# WORK TO COMPLETE
**1.** Using the Jamaica trip post below, decide whether each statement agrees with it: (a) The wedding itself is held at the Beaches Resort. (b) The writer's husband last wore a tux at the writer's junior prom. (c) Sam has been a ring bearer before. For each, answer yes or no and quote the deciding words.
**2.** Translate this sentence from the Jamaica trip post below into Spanish: "On Wednesday of this week, my family and I are going to Jamaica, to the Beaches Resort in Negril."

# EXCERPTED PASSAGE

"""

Monday, January 23, 2012

Jamaican Me Crazy

On Wednesday of this week, my family and I are going to Jamaica, to the Beaches Resort in Negril. My brother in law is getting married there (or more aptly, at the adjacent Sandals Resort, which does not allow kids), and we are attending. Everyone in the family is in the wedding, except for myself and Alice. I get to see my husband in a tux, which will be a little bit o' awesome (especially since the tux features a BIG, green satin bow tie, and when he tried it on, I had to bite my tongue to keep from yelling, "And now the Guv-nah from the great state of South Carolina!"). My husband hasn't worn a tux since my junior prom. Also wearing a tux: my son, Sam, who looks appropriately miserable in it, but having served as a ring bearer before is more comfortable and more...let's say tactful about his lot in life than Matt is. AWESOME SAUCE.

"""

# RAW DATA
"""

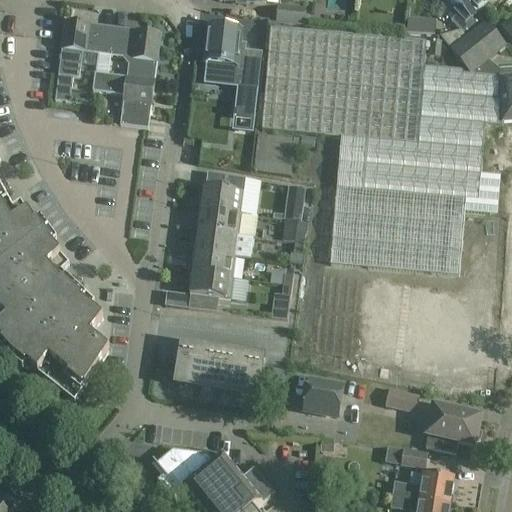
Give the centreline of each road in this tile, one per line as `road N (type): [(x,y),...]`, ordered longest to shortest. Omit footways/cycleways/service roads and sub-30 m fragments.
road 1 (residential): [(147,285),(68,203),(28,122),(22,79),(29,0)]
road 2 (residential): [(74,479),(130,411),(147,285)]
road 3 (residential): [(147,285),(177,128)]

"""

# RESPONSES FOR EACH TASK
**1.**
(a) No: "or more aptly, at the adjacent Sandals Resort, which does not allow kids"
(b) Yes: "My husband hasn't worn a tux since my junior prom."
(c) Yes: "having served as a ring bearer before"

**2.** El miércoles de esta semana, mi familia y yo vamos a Jamaica, al Beaches Resort en Negril.